*EXERCISE PROMPT*:
Copy out, character for character, the lines of the data that start at the line containing "right elbow: (396, 150, 0)" and continue to the end of the data, both ends included.

Saved entries
--------------------
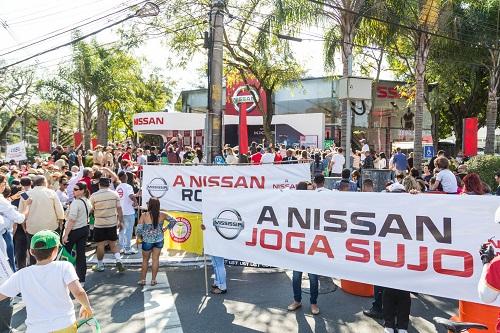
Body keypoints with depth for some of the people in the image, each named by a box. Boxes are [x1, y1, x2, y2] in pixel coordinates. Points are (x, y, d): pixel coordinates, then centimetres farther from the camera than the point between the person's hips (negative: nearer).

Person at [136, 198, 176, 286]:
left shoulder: (144, 216, -16)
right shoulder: (162, 215, -8)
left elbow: (138, 230, -16)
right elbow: (174, 221, -3)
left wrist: (141, 237, 3)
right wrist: (166, 228, 6)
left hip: (147, 241, -2)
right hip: (159, 240, 2)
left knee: (145, 260, 16)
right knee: (156, 259, 12)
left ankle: (143, 279, 23)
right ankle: (153, 280, 18)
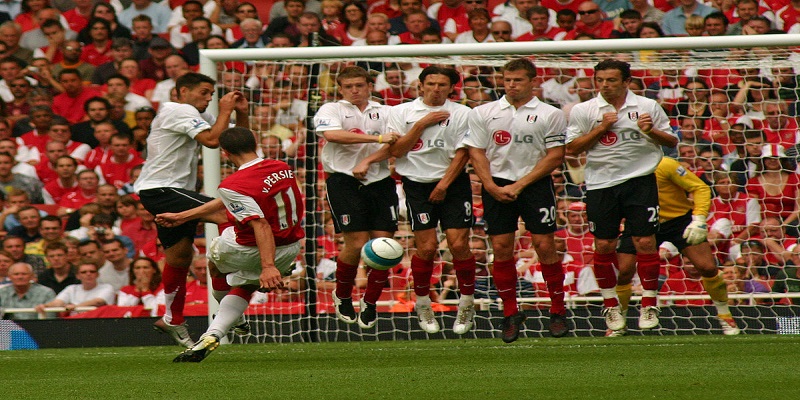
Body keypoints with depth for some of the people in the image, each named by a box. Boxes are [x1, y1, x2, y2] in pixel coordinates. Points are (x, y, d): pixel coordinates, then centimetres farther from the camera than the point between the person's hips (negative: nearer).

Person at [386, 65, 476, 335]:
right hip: (417, 184, 0)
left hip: (453, 184, 0)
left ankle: (467, 303, 9)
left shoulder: (461, 114, 2)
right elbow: (396, 150, 0)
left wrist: (444, 184, -11)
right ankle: (422, 304, 12)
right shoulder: (401, 112, 7)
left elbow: (462, 153, -2)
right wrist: (421, 124, -8)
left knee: (458, 244, -7)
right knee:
--------------------
*PROBLEM SOLUTION*:
right elbow: (396, 150, 0)
left wrist: (444, 184, -11)
right ankle: (422, 304, 12)
right shoulder: (401, 112, 7)
left elbow: (462, 153, -2)
right wrist: (421, 124, -8)
left knee: (458, 244, -7)
right knee:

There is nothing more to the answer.